During the 1969 occupation of the Maagdenhuis, the sexton encountered sleeping students in the hallways and in the Wedding Hall one Sunday morning. “They had made a gangway one story up between our building and the Maagdenhuis, across Handboog Street. When we came for church service, the students would leave over that plank until the service was over. They left the church intact as far as I remember.”

 

A portrait in the Senate Hall serves as a reminder of that Maagdenhuis occupation. Pictured in the foreground is Dymph van den Boom, the only female rector in the Senate Hall, in the background are the students during the 2015 Maagdenhuis occupation.

 

“There are always questions about that portrait,” Dijkstra says. “It makes one wonder that a rector who herself was part of the university administration that the protests were against would portray herself with the occupations. At the same time, she did manage to do something that always gives food for thought.”

 

Soon Van den Boom will no longer be the only woman in the Senate hall.
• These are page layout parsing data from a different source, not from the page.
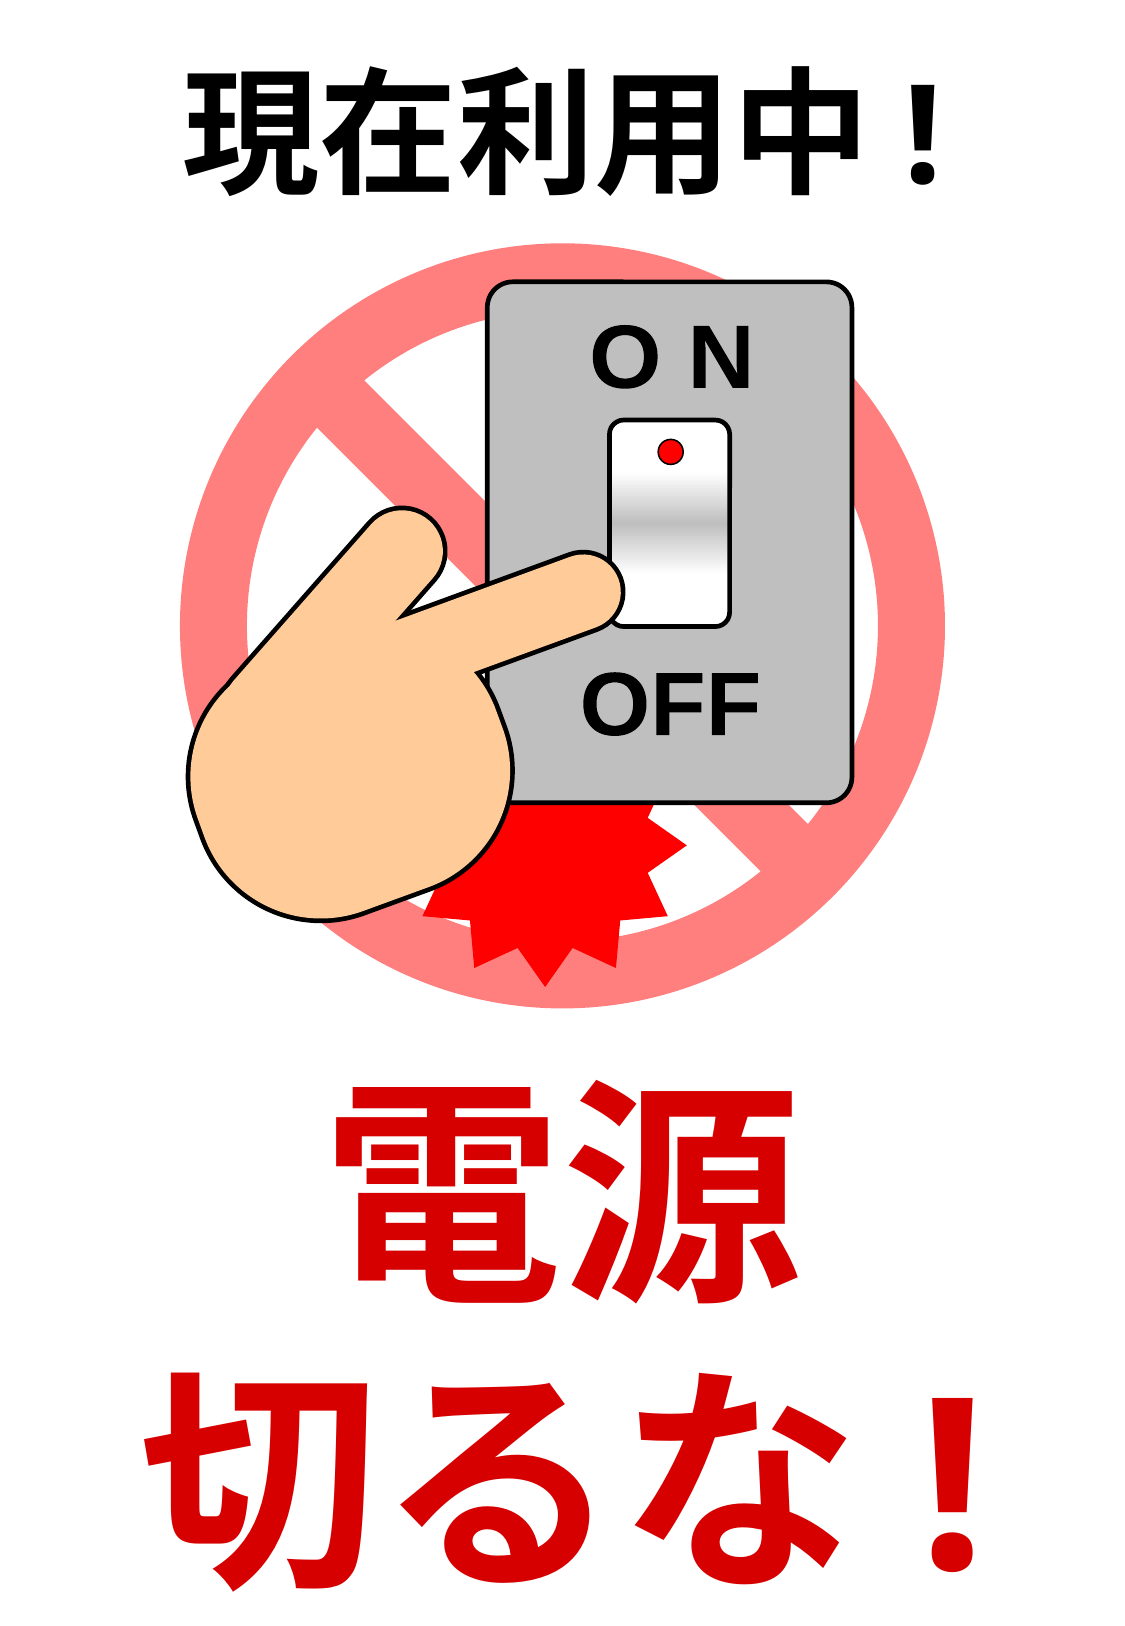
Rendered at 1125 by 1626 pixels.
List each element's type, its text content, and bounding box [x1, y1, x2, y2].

text_box 現在利用中! [0, 38, 1125, 218]
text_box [178, 243, 946, 1009]
text_box 電源 切るな! [1, 1035, 1125, 1625]
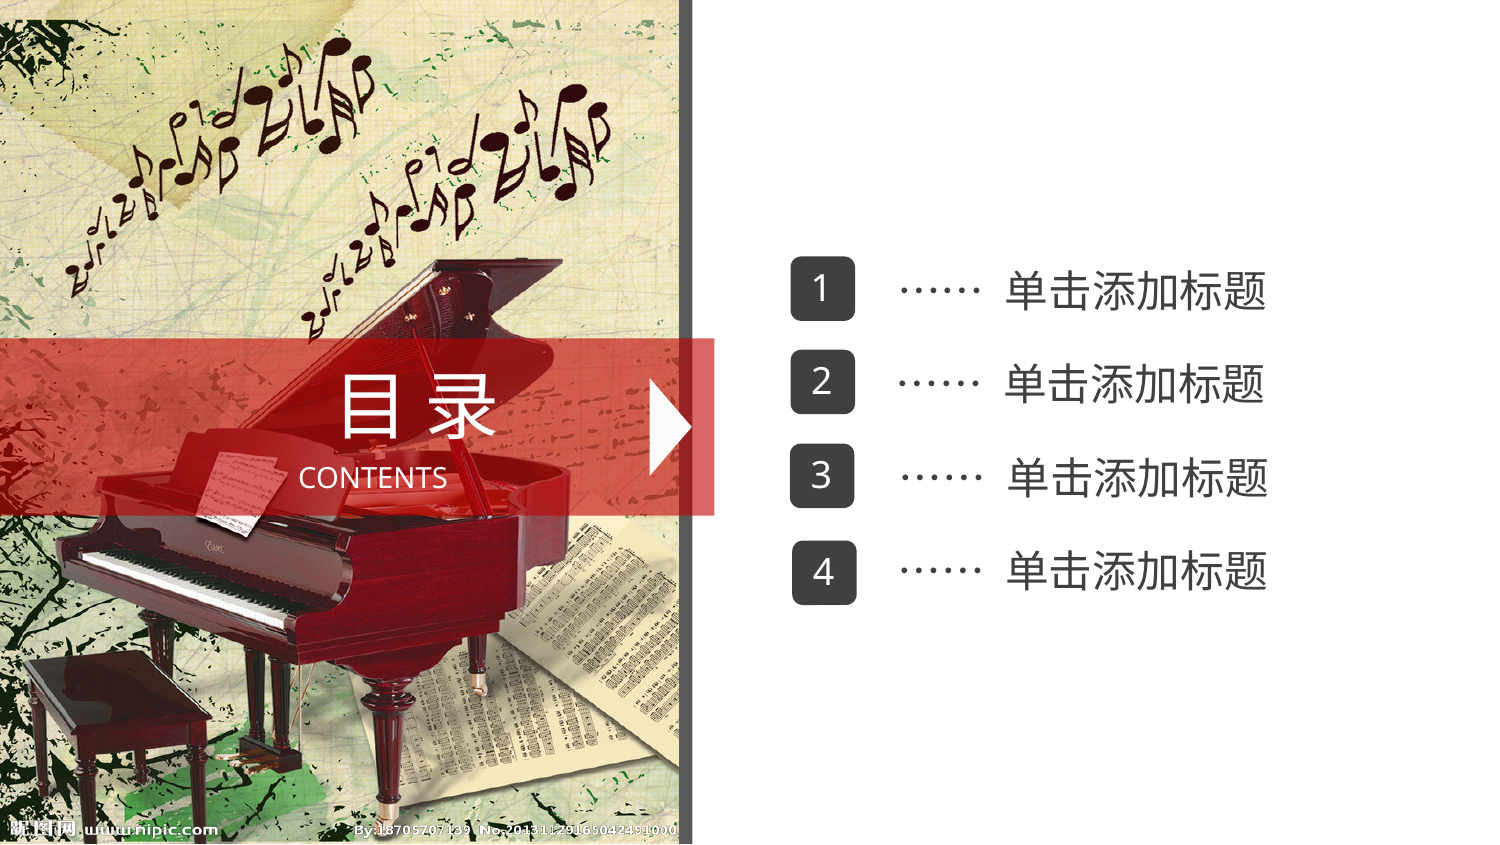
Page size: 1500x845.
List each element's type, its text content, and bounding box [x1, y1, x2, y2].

text_box …… 单击添加标题 [882, 536, 1333, 604]
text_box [785, 443, 858, 509]
text_box [690, 336, 717, 518]
text_box …… 单击添加标题 [880, 349, 1307, 417]
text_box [787, 540, 860, 606]
text_box [690, 421, 694, 433]
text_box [785, 256, 858, 322]
text_box [690, 518, 694, 844]
text_box …… 单击添加标题 [882, 256, 1322, 324]
picture [0, 0, 686, 844]
text_box …… 单击添加标题 [883, 443, 1323, 511]
text_box [687, 0, 694, 336]
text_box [785, 349, 859, 415]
Outgoing board president Geert ten Dam, who also held the rectorship for a short time before the arrival of Peter-Paul Verbeek, will join her.

 

Extended

Although the auditorium in the Oude Lutherse Kerk was once intended to be temporary, it looks like the UvA will be around for a while. Grand plans to dispose of all the buildings on Het Singel and re-center the UvA in the university district with a new auditorium in the Oudemanhuispoort proved too expensive in 2021. The contract with the Lutherans was then extended again for five years until 2026. “And it will probably be extended again after that,” Dijkstra believes. “If there were any other plans, we would have known by now.”